Resolve Research
nba methodology

NBA Methodology

Per-player Bayesian projections fit on possession-level data, pre-registered before each season opens and evaluated honestly when it closes.

Every change to the NBA model has to beat the previous version on data it hasn't seen yet — anything that looks great in training but doesn't carry forward gets cut. What you see is what survived: small honest improvements, not flashy in-sample wins.

Bayesian per-player projection + possession aggregator (Tier 1A) for game-level rollups

Each player has an aging curve fit to their archetype rather than the league average. Per-player season projections then aggregate into team-game predictions through a possession-level allocator (Tier 1A) rather than naive minute-share rollups — this keeps roles, usage shares, and pace consistent with the team's actual playing patterns.

Where the inputs come from

sources
NBA Stats, Basketball-Reference, play-by-play tracking-data-free
training
Multi-season fit; new season data rolls in after each game
holdout
Each new model version must beat its predecessor on held-out seasons before shipping

Out-of-sample performance

metric
Out-of-sample player-stat MAE + team-game Brier (per release notes)
value
Published per release

Calibration numbers are recorded per model version in the NBA release notes. We do not chase live-season improvements that don't survive cross-season holdout testing.

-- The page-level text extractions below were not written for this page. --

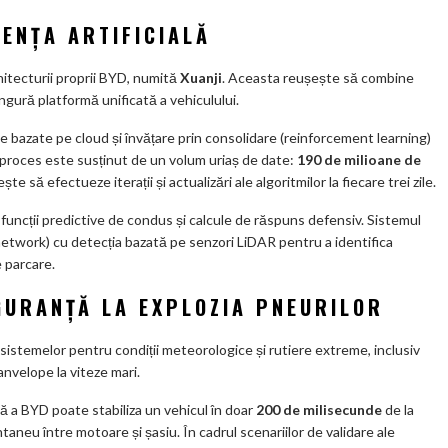
GENȚA ARTIFICIALĂ
hitecturii proprii BYD, numită
Xuanji
. Aceasta reușește să combine
ingură platformă unificată a vehiculului.
 bazate pe cloud și învățare prin consolidare (reinforcement learning)
 proces este susținut de un volum uriaș de date:
190 de milioane de
e să efectueze iterații și actualizări ale algoritmilor la fiecare trei zile.
u funcții predictive de condus și calcule de răspuns defensiv. Sistemul
etwork) cu detecția bazată pe senzori LiDAR pentru a identifica
 parcare.
IGURANȚĂ LA EXPLOZIA PNEURILOR
 sistemelor pentru condiții meteorologice și rutiere extreme, inclusiv
anvelope la viteze mari.
tă a BYD poate stabiliza un vehicul în doar
200 de milisecunde
de la
neu între motoare și șasiu. În cadrul scenariilor de validare ale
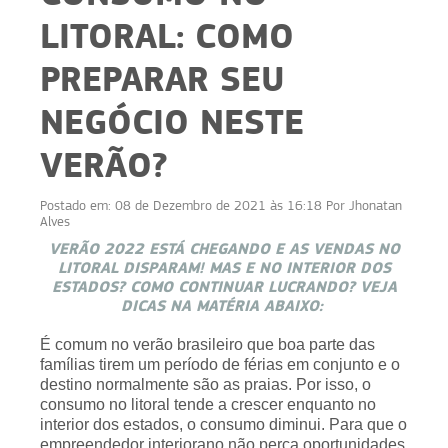
LITORAL: COMO
PREPARAR SEU
NEGÓCIO NESTE
VERÃO?
Postado em:
08 de Dezembro de 2021 às 16:18
Por
Jhonatan
Alves
VERÃO 2022 ESTÁ CHEGANDO E AS VENDAS NO
LITORAL DISPARAM! MAS E NO INTERIOR DOS
ESTADOS? COMO CONTINUAR LUCRANDO? VEJA
DICAS NA MATÉRIA ABAIXO:
É comum no verão brasileiro que boa parte das
famílias tirem um período de férias em conjunto e o
destino normalmente são as praias. Por isso, o
consumo no litoral tende a crescer enquanto no
interior dos estados, o consumo diminui. Para que o
empreendedor interiorano não perca oportunidades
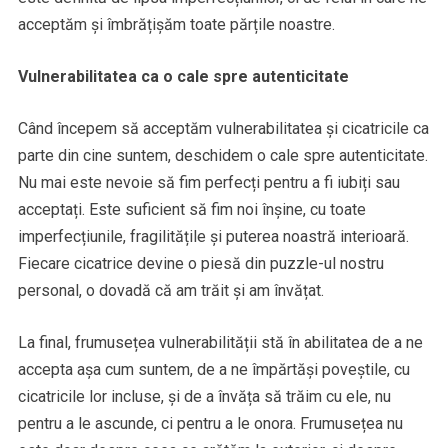
acceptăm și îmbrățișăm toate părțile noastre.
Vulnerabilitatea ca o cale spre autenticitate
Când începem să acceptăm vulnerabilitatea și cicatricile ca
parte din cine suntem, deschidem o cale spre autenticitate.
Nu mai este nevoie să fim perfecți pentru a fi iubiți sau
acceptați. Este suficient să fim noi înșine, cu toate
imperfecțiunile, fragilitățile și puterea noastră interioară.
Fiecare cicatrice devine o piesă din puzzle-ul nostru
personal, o dovadă că am trăit și am învățat.
La final, frumusețea vulnerabilității stă în abilitatea de a ne
accepta așa cum suntem, de a ne împărtăși poveștile, cu
cicatricile lor incluse, și de a învăța să trăim cu ele, nu
pentru a le ascunde, ci pentru a le onora. Frumusețea nu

What controls the projection

Per-archetype aging
Aging curves fit by player role (slot-based), not one league-wide curve. Big men age differently than primary creators.
Possession allocator
Tier 1A possession aggregator distributes team possessions through real lineup usage rather than minutes-shares — keeps role consistency across rotations.
Pre-registration
Season-long projections are frozen at season open. In-season updates are noted with their date in release notes.
Veteran archetype prior
Returning vets get a stronger prior from their multi-year archetype than from any single season's noise.

Common questions

How do you handle injuries?
The published projection assumes baseline availability for the player. Day-of news that changes status (G/Q/Out) is not chased in the locked projection — that's what makes it honest to evaluate at season end. Live game prediction is a separate engine.
Why is your projection different from market consensus?
Most consensus projections blend multiple sources, including in-season smoothing that re-weights toward current results. We pre-register a single model and evaluate it against actuals — sometimes that means we're below market on a hot start or above market on a cold start.
Do you use tracking data?
No. The projection inputs are all publicly available — box scores, play-by-play, lineup data. We do not buy proprietary tracking-data feeds. The trade-off is real: we lose some signal, we keep the model fully auditable.
What's the difference between season and playoff projections?
Season projections refresh when the model re-ships (versioned). Playoff projections refresh daily during the postseason because matchup context (pace, defense, rest) shifts every series.
How do you project rookies?
Draft class is decomposed via a separate prospect-ranking engine (transfer operators from NCAA, international, G-League). First-year vets get heavy shrinkage toward archetype priors.